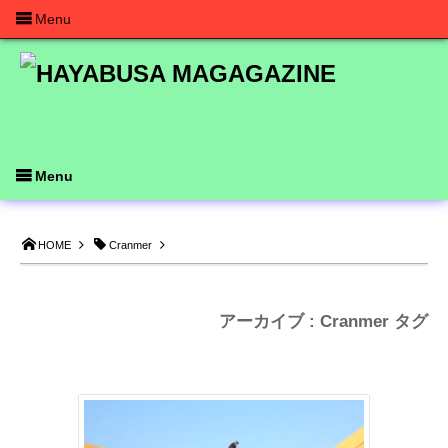
Menu
Menu
HOME
Cranmer
アーカイブ : Cranmer タグ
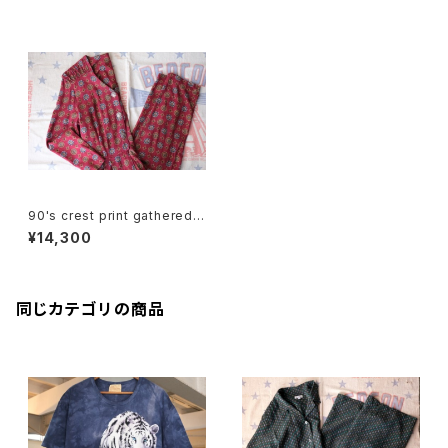
90's crest print gathered s
houlder Jumpsuit
¥14,300
同じカテゴリの商品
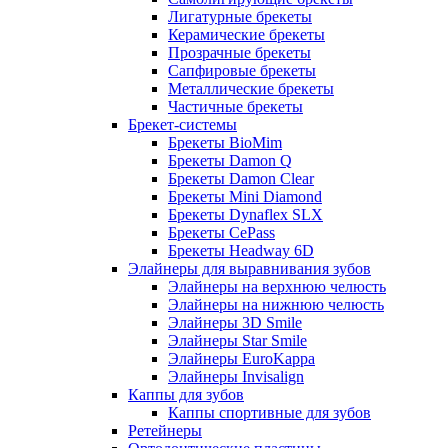
Лигатурные брекеты
Керамические брекеты
Прозрачные брекеты
Сапфировые брекеты
Металлические брекеты
Частичные брекеты
Брекет-системы
Брекеты BioMim
Брекеты Damon Q
Брекеты Damon Clear
Брекеты Mini Diamond
Брекеты Dynaflex SLX
Брекеты CePass
Брекеты Headway 6D
Элайнеры для выравнивания зубов
Элайнеры на верхнюю челюсть
Элайнеры на нижнюю челюсть
Элайнеры 3D Smile
Элайнеры Star Smile
Элайнеры EuroKappa
Элайнеры Invisalign
Каппы для зубов
Каппы спортивные для зубов
Ретейнеры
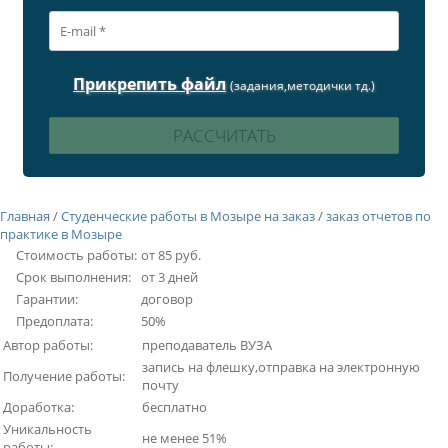
Прикрепить файл
(задания,методички тд.)
Главная
/
Студенческие работы в Мозыре на заказ
/
заказ отчетов по
практике в Мозыре
Стоимость работы:
от 85 руб.
Срок выполнения:
от 3 дней
Гарантии:
договор
Предоплата:
50%
Автор работы:
преподаватель ВУЗА
запись на флешку,отправка на электронную
Получение работы:
почту
Доработка:
бесплатно
Уникальность
не менее 51%
работы:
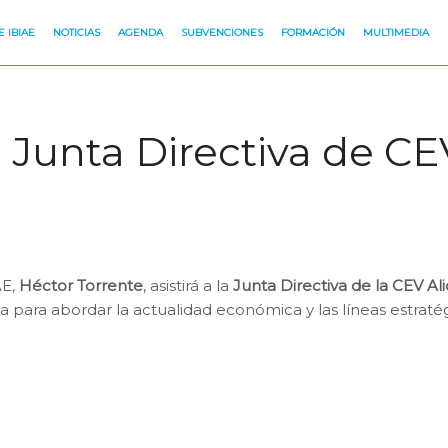
 IBIAE
NOTICIAS
AGENDA
SUBVENCIONES
FORMACIÓN
MULTIMEDIA
la Junta Directiva de C
AE,
Héctor Torrente
, asistirá a la
Junta Directiva de la CEV Al
 para abordar la actualidad económica y las líneas estratég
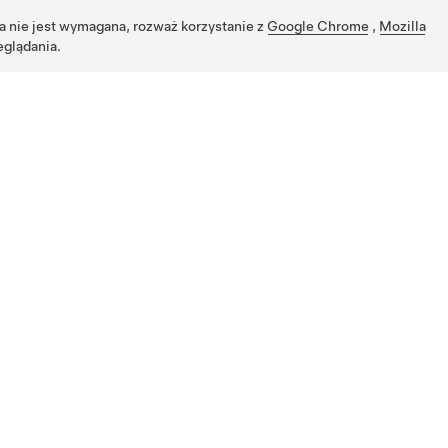
ja nie jest wymagana, rozważ korzystanie z
Google Chrome
,
Mozilla
eglądania.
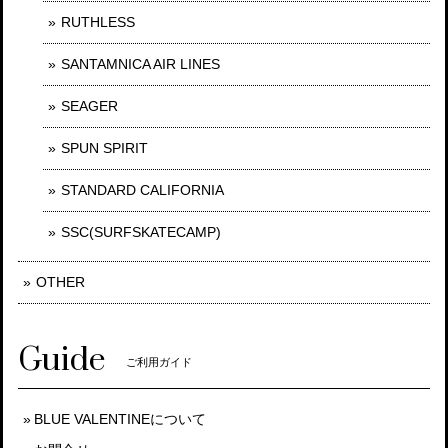
RUTHLESS
SANTAMNICA AIR LINES
SEAGER
SPUN SPIRIT
STANDARD CALIFORNIA
SSC(SURFSKATECAMP)
OTHER
Guide
ご利用ガイド
BLUE VALENTINEについて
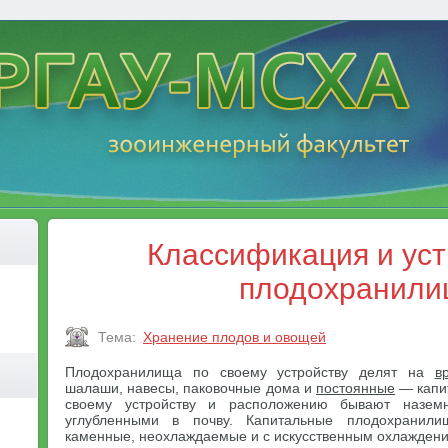
Классификация и ус
плодохранил
Тема:
Хранение плодов и овощей
Плодохранилища по своему устройству делят на
в
шалаши, навесы, паковочные дома и
постоянные
— капит
своему устройству и расположению бывают назем
углубленными в почву. Капитальные плодохранил
каменные, неохлаждаемые и с искусственным охлажден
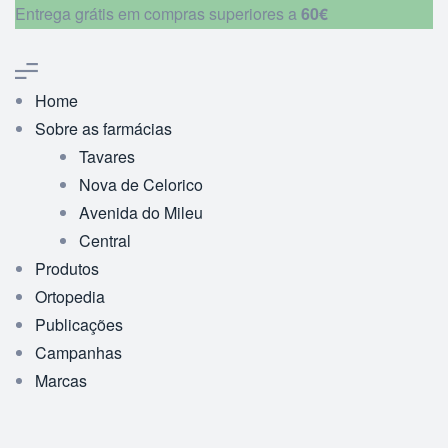
Entrega grátis em compras superiores a
60€
Home
Sobre as farmácias
Tavares
Nova de Celorico
Avenida do Mileu
Central
Produtos
Ortopedia
Publicações
Campanhas
Marcas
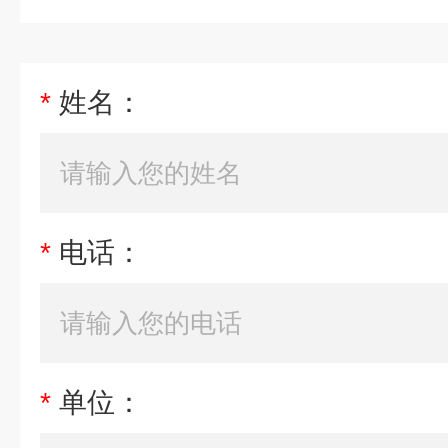
*
姓名：
*
电话：
*
单位：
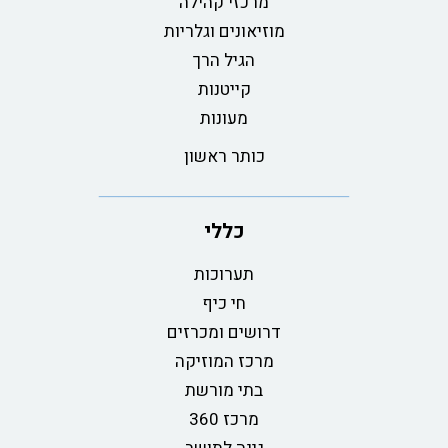
מרכזי קהילה
מוזיאונים וגלריות
הגיל הרך
קייטנות
מעונות
כותר ראשון
כללי
תערוכות
חי כיף
דרושים ומכרזים
מרכז המוזיקה
בתי מורשת
מרכז 360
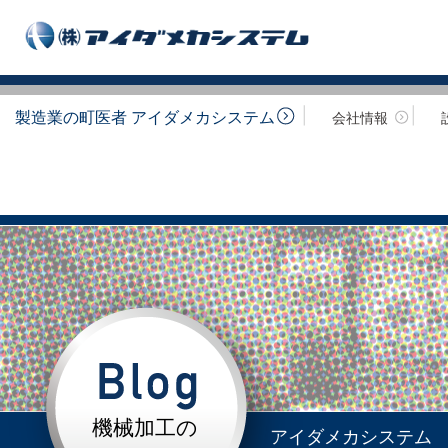
製造業の町医者 アイダメカシステム
会社情報
機械加工の
アイダメカシステム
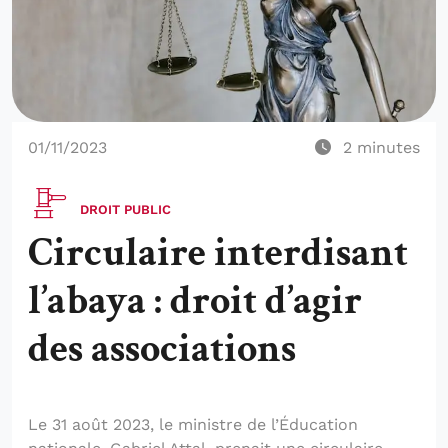
01/11/2023
2
minutes
DROIT PUBLIC
Circulaire interdisant
l’abaya : droit d’agir
des associations
Le 31 août 2023, le ministre de l’Éducation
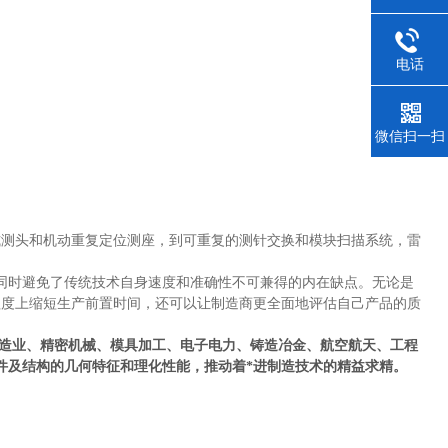
电话
微信扫一扫
式测头和机动重复定位测座，到可重复的测针交换和模块扫描系统，雷
，同时避免了传统技术自身速度和准确性不可兼得的内在缺点。无论是
大程度上缩短生产前置时间，还可以让制造商更全面地评估自己产品的质
造业、精密机械、模具加工、电子电力、铸造冶金、航空航天、工程
件及结构的几何特征和理化性能，推动着*进制造技术的精益求精。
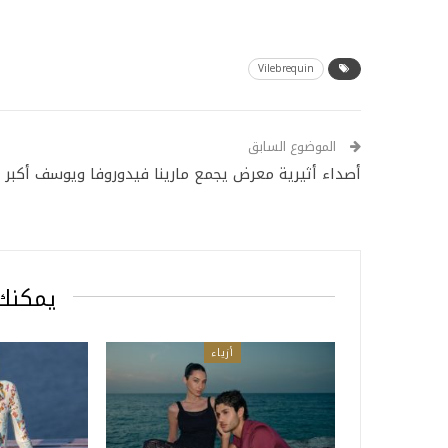
Vilebrequin
الموضوع السابق
أصداء أثيرية معرض يجمع مارينا فيدوروفا ويوسف أكبر
يمكنك 
أزياء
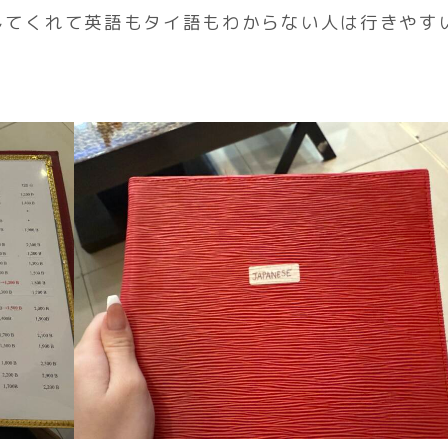
してくれて英語もタイ語もわからない人は行きやす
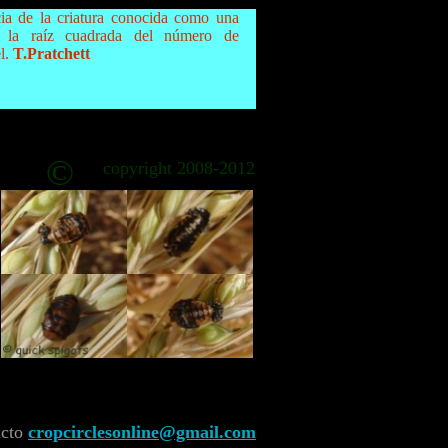
cia de la criatura conocida como una
s la raíz cuadrada del número de
l.
T.Pratchett
©
copyright 2008-2012
acto
cropcirclesonline@gmail.com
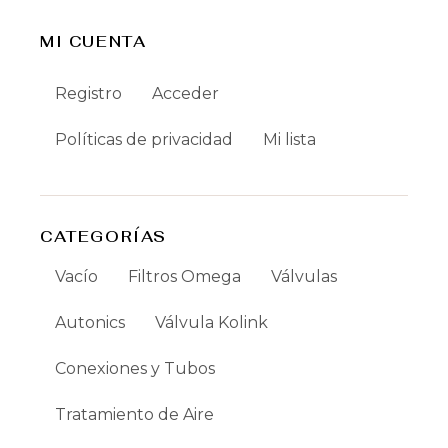
MI CUENTA
Registro
Acceder
Políticas de privacidad
Mi lista
CATEGORÍAS
Vacío
Filtros Omega
Válvulas
Autonics
Válvula Kolink
Conexiones y Tubos
Tratamiento de Aire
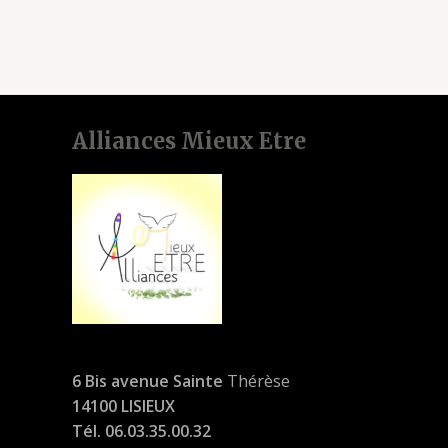
5
Alliances Mieux Etre
6 Bis avenue Sainte
Thérèse
14100 LISIEUX
Tél. 06.03.35.00.32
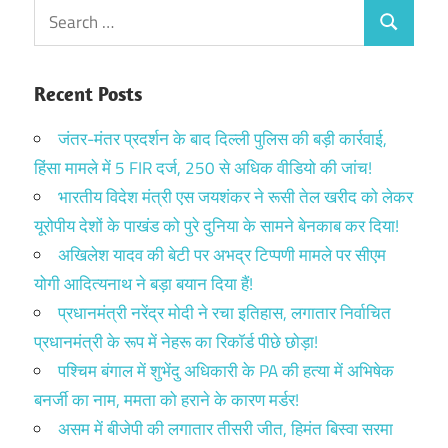
Search
Search
for:
Recent Posts
जंतर-मंतर प्रदर्शन के बाद दिल्ली पुलिस की बड़ी कार्रवाई,
हिंसा मामले में 5 FIR दर्ज, 250 से अधिक वीडियो की जांच!
भारतीय विदेश मंत्री एस जयशंकर ने रूसी तेल खरीद को लेकर
यूरोपीय देशों के पाखंड को पुरे दुनिया के सामने बेनकाब कर दिया!
अखिलेश यादव की बेटी पर अभद्र टिप्पणी मामले पर सीएम
योगी आदित्यनाथ ने बड़ा बयान दिया हैं!
प्रधानमंत्री नरेंद्र मोदी ने रचा इतिहास, लगातार निर्वाचित
प्रधानमंत्री के रूप में नेहरू का रिकॉर्ड पीछे छोड़ा!
पश्चिम बंगाल में शुभेंदु अधिकारी के PA की हत्या में अभिषेक
बनर्जी का नाम, ममता को हराने के कारण मर्डर!
असम में बीजेपी की लगातार तीसरी जीत, हिमंत बिस्वा सरमा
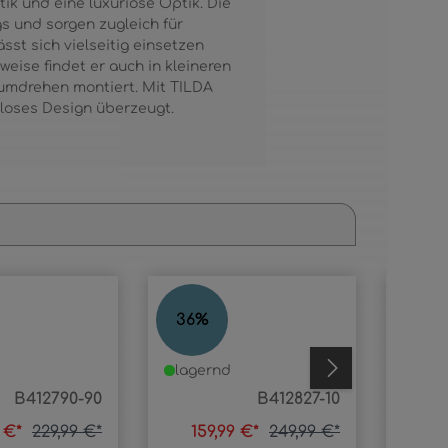
k und eine luxuriöse Optik. Die
s und sorgen zugleich für
sst sich vielseitig einsetzen
ise findet er auch in kleineren
dumdrehen montiert. Mit TILDA
tloses Design überzeugt.
LILY
LILY
36
%
36
%
lagernd
lage
B412790-90
B412827-10
9 €*
229,99 €*
159,99 €*
249,99 €*
15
○ ○ ○ ○ ○ ○ ○
• [PROBLEM DETAILS] Output must match the lines from the start of the records above through the line that contains "DROIT PUBLIC", exactly and with every picture removed.

• [ANSWER BELOW]
Menu
Menu
HOME
Cranmer
アーカイブ : Cranmer タグ
90's crest print gathered s
houlder Jumpsuit
¥14,300
同じカテゴリの商品
Лигатурные брекеты
Керамические брекеты
Прозрачные брекеты
Сапфировые брекеты
Металлические брекеты
Частичные брекеты
Брекет-системы
Брекеты BioMim
Брекеты Damon Q
Брекеты Damon Clear
Брекеты Mini Diamond
Брекеты Dynaflex SLX
Брекеты CePass
Брекеты Headway 6D
Элайнеры для выравнивания зубов
Элайнеры на верхнюю челюсть
Элайнеры на нижнюю челюсть
Элайнеры 3D Smile
Элайнеры Star Smile
Элайнеры EuroKappa
Элайнеры Invisalign
Каппы для зубов
Каппы спортивные для зубов
Ретейнеры
Прикрепить файл
(задания,методички тд.)
Главная
/
Студенческие работы в Мозыре на заказ
/
заказ отчетов по
практике в Мозыре
Стоимость работы:
от 85 руб.
Срок выполнения:
от 3 дней
Гарантии:
договор
Предоплата:
50%
Автор работы:
преподаватель ВУЗА
запись на флешку,отправка на электронную
Получение работы:
почту
Доработка:
бесплатно
Уникальность
не менее 51%
работы:
 IBIAE
NOTICIAS
AGENDA
SUBVENCIONES
FORMACIÓN
MULTIMEDIA
la Junta Directiva de C
AE,
Héctor Torrente
, asistirá a la
Junta Directiva de la CEV Al
 para abordar la actualidad económica y las líneas estratég
ja nie jest wymagana, rozważ korzystanie z
Google Chrome
,
Mozilla
eglądania.
RUTHLESS
SANTAMNICA AIR LINES
SEAGER
SPUN SPIRIT
STANDARD CALIFORNIA
SSC(SURFSKATECAMP)
OTHER
Guide
ご利用ガイド
BLUE VALENTINEについて
Классификация и ус
плодохранил
Тема:
Хранение плодов и овощей
Плодохранилища по своему устройству делят на
в
шалаши, навесы, паковочные дома и
постоянные
— капит
своему устройству и расположению бывают назем
углубленными в почву. Капитальные плодохранил
каменные, неохлаждаемые и с искусственным охлажден
Entrega grátis em compras superiores a
60€
Home
Sobre as farmácias
Tavares
Nova de Celorico
Avenida do Mileu
Central
Produtos
Ortopedia
Publicações
Campanhas
Marcas
*
姓名：
*
电话：
*
单位：
מרכזי קהילה
מוזיאונים וגלריות
הגיל הרך
קייטנות
מעונות
כותר ראשון
כללי
תערוכות
חי כיף
דרושים ומכרזים
מרכז המוזיקה
בתי מורשת
מרכז 360
製造業の町医者 アイダメカシステム
会社情報
機械加工の
アイダメカシステム
01/11/2023
2
minutes
DROIT PUBLIC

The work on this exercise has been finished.